::: READING TEXT

Hello All,
I am preparing to run normalization and differential expression on my RNA sequencing raw counts data. However, I wanted to perform a gene filtering step before running limma for batch correction (16 Tissue sites were used for data collection) and DESeq2 (DE Analysis and Normalization). I started with ~60,000 genes and I have already filtered for removal of genes was greater than or equal to 50% 0's expression in the data, which lowered my gene amount to 35,458 genes. This is still a bit high. Again, downstream, I will be performing DESeq2 and WGCNA, and I wanted to ensure that I had genes that were robust. I am not confident in the best approach to apply more filtering. I have visualized the data with a histogram and see a bimodal distribution, along with PCA plot as well. Can you offer any suggestions for filtering? Is this mainly technical or biological? From a technical side, I was told that bimodal distribution in RNA sequencing data is typical, and the left bump corresponds to noise. However, biologically, when I pulled some genes out, I did see that the expression across samples in boxplots for the genes, made sense based on my subtype grouping.

::::::
::: SOURCE INFORMATION

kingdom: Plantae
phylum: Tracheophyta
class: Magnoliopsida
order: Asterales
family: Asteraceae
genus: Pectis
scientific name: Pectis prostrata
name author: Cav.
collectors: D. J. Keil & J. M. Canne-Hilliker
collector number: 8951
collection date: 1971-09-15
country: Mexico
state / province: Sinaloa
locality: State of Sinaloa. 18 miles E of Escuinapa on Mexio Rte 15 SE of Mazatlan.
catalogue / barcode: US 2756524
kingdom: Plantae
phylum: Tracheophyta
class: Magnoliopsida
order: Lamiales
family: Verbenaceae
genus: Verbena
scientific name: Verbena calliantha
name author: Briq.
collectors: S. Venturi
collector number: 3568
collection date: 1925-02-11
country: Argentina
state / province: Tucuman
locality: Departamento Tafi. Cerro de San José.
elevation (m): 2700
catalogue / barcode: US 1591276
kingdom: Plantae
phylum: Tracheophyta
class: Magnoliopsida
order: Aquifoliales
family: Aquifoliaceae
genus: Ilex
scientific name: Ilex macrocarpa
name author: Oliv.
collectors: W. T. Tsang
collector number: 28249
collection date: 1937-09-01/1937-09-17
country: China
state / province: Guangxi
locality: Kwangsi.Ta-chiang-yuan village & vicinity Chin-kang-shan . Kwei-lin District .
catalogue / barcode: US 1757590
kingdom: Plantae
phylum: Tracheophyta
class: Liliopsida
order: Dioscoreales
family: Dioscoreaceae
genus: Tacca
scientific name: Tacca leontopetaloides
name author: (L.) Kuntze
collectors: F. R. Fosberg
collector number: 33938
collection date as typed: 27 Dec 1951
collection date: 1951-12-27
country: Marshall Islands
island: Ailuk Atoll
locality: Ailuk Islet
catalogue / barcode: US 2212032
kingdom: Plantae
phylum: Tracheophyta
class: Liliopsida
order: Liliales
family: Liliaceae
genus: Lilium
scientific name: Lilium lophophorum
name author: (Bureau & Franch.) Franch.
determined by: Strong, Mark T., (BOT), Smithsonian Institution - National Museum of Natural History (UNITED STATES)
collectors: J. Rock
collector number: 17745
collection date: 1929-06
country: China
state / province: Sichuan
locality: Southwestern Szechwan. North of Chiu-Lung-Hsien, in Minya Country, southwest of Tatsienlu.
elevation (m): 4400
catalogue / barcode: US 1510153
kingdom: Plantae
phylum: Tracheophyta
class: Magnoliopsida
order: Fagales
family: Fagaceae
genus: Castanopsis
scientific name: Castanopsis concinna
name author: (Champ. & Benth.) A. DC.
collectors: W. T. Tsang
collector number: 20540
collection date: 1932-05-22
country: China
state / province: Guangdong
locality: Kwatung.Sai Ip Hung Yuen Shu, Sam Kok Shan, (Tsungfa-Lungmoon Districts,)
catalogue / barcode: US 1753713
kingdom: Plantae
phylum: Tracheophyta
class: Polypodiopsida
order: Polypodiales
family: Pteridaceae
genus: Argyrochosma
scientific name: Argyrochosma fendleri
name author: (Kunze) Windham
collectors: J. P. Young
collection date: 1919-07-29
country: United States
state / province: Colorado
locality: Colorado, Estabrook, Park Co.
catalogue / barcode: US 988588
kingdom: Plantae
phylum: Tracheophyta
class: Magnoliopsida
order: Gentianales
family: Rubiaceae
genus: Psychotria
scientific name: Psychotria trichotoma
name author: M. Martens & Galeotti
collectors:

::::::

- TASK INSTRUCTIONS: Write the next part of the forum post about filtering genes in RNA-seq count data, picking up after its final sentence. The listing has no role in what follows.

- RESPONSE BELOW:
Are there any suggestions for filtering? I have seen people use this before DEseq2.
pre-filtering: removing rows with low gene counts
Calculate total read counts per gene
total_counts <- rowSums(counts(dds))
Filter genes with at least 10 total read counts
dds_filtered <- dds[total_counts >= 10, ]
However, this seems arbitrary and not data specific. I am not sure how to search for a value in literature. I am using high grade serous ovarian cancer data. After I filter, I plan to batch correct with limma before DESeq2.
Any suggestions will be great!
Thank you for pointing me in the right direction. I was overthinking it.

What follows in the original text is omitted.